Dwellers in the Mirage (Abraham Grace Merritt) Review
I am a big fan of lost race stories, and 'Dwellers in the Mirage' is pretty decent, but not near the top of the list for me. (King Solomon's Mines, Abyss of Wonders, and The Seal of John Solomon are some of my top favorites in the sub-genre.)
The strange inhabitants and the "lost" elements in A. Merritt's novel are introduced so near the front of the book that I feel the story lacks the very, very important 'adventure' element--there is not much journey or struggle to find this lost race/civilization here, though certainly the "mirage" is a very well detailed bit of eerie geology, and the prologue is exciting, though it does reveal too much.
Although Merritt is considered one of the classic fantasists, a lot of his fantasy ideas here (and in The Face in the Abyss) are not really that imaginative.

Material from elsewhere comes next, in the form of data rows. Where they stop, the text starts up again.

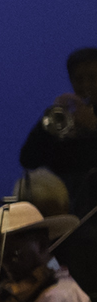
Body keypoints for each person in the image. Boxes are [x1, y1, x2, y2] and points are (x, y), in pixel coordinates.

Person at [18, 47, 97, 210]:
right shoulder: (65, 117)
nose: (85, 85)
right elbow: (28, 160)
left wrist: (94, 126)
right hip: (65, 213)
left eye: (92, 78)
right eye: (78, 79)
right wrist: (47, 124)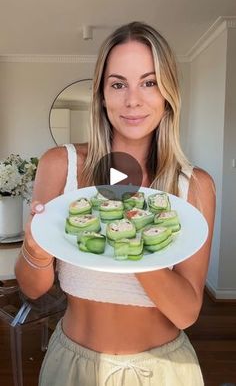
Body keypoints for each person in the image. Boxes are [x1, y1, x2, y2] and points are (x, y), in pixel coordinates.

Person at [15, 21, 215, 386]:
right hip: (72, 366)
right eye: (118, 83)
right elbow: (32, 288)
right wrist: (36, 249)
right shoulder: (61, 165)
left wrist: (131, 233)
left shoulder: (195, 186)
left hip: (165, 371)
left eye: (149, 82)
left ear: (168, 92)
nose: (132, 100)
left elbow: (187, 313)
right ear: (102, 94)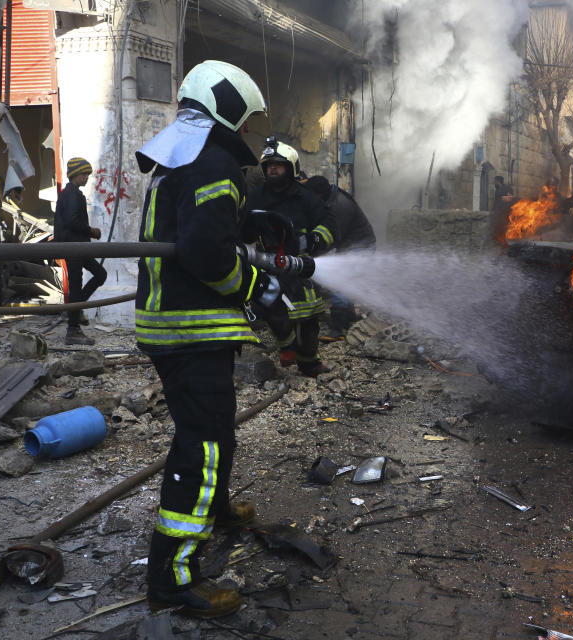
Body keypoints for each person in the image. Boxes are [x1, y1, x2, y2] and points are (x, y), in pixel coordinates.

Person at [133, 60, 293, 618]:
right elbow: (205, 254)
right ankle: (173, 577)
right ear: (227, 109)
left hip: (176, 326)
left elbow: (199, 236)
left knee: (214, 432)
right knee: (201, 446)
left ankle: (216, 509)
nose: (246, 135)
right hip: (192, 330)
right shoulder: (213, 161)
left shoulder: (182, 156)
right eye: (245, 122)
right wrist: (257, 286)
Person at [248, 139, 336, 375]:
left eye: (278, 165)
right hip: (268, 264)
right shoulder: (256, 197)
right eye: (269, 166)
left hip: (301, 266)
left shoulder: (306, 198)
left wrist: (315, 240)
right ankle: (286, 346)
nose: (273, 169)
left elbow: (328, 225)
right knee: (273, 310)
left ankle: (309, 362)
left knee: (309, 319)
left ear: (291, 168)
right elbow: (243, 226)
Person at [302, 175, 375, 340]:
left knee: (339, 281)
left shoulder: (339, 206)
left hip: (361, 247)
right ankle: (349, 317)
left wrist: (310, 257)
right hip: (349, 245)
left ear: (318, 194)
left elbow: (332, 238)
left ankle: (338, 328)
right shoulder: (329, 198)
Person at [54, 157, 106, 345]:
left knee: (100, 274)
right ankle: (73, 330)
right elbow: (71, 222)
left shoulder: (72, 193)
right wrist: (91, 231)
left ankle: (76, 310)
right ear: (75, 174)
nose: (87, 178)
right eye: (84, 174)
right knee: (77, 285)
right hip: (73, 247)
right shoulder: (72, 195)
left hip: (78, 247)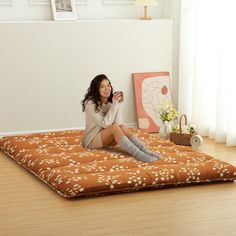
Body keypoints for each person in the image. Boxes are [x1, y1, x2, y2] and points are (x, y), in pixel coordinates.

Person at [81, 74, 161, 162]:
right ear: (96, 89)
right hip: (91, 140)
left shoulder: (110, 100)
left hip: (106, 138)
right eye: (102, 87)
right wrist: (114, 104)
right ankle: (139, 155)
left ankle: (146, 151)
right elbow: (105, 124)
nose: (107, 89)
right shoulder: (90, 103)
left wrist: (116, 104)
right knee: (114, 128)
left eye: (108, 85)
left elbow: (119, 123)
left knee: (121, 127)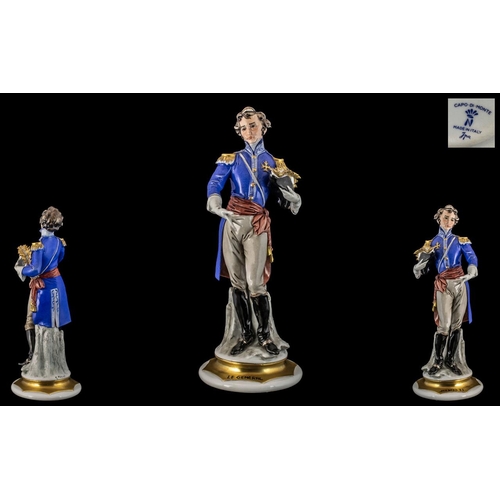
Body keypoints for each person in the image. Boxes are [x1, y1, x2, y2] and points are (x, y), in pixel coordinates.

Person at [206, 106, 301, 357]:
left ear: (263, 127)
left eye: (253, 126)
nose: (249, 131)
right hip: (232, 220)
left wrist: (294, 199)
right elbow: (215, 182)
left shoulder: (275, 163)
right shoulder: (231, 158)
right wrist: (215, 202)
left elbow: (283, 196)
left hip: (257, 223)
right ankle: (245, 334)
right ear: (239, 131)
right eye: (244, 128)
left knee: (255, 283)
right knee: (237, 281)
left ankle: (265, 336)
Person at [413, 204, 478, 376]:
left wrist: (472, 270)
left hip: (460, 282)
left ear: (456, 222)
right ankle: (438, 361)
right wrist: (418, 268)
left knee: (456, 324)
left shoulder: (461, 240)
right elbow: (425, 265)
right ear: (439, 218)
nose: (449, 221)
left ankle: (450, 360)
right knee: (444, 325)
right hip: (443, 284)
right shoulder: (431, 243)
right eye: (446, 218)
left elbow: (471, 257)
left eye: (452, 219)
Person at [14, 206, 72, 374]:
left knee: (30, 320)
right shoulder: (60, 243)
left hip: (43, 288)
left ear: (42, 223)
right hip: (58, 285)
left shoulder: (38, 246)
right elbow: (59, 260)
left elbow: (35, 270)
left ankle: (32, 355)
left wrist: (22, 268)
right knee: (54, 321)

For instance: It's a slug, but it's really a big slug; he's a pygmy, but a pygmy with golden skin; it's an octopus, but with twelve tentacles rather than eight. The weirdness, prose, creativity, imagery, irony, and darkness of Clark Ashton Smith's worlds appeals to me far, far, far, far, far more than do the romantic, melodramatic ones Merritt built here and in The Face in the Abyss. (There's no better fantasy--pulp or otherwise--than "Isle of the Torturers," "Colossus of Ylourgne," "Dark Eidolon," and "Xeethra," by CAS.)
Since Merritt's lost Dwellers are found so soon, and the protagonist is so gifted and powerful (a problem that plagued the one and only Harry Potter book that I suffered through), most of the happenings in Dwellers in the Mirage are politicking, chases, and romance, rather than adventure and discovery. But as far as dense, highly magical, and very romantic fantasy goes, this book is pretty enjoyable.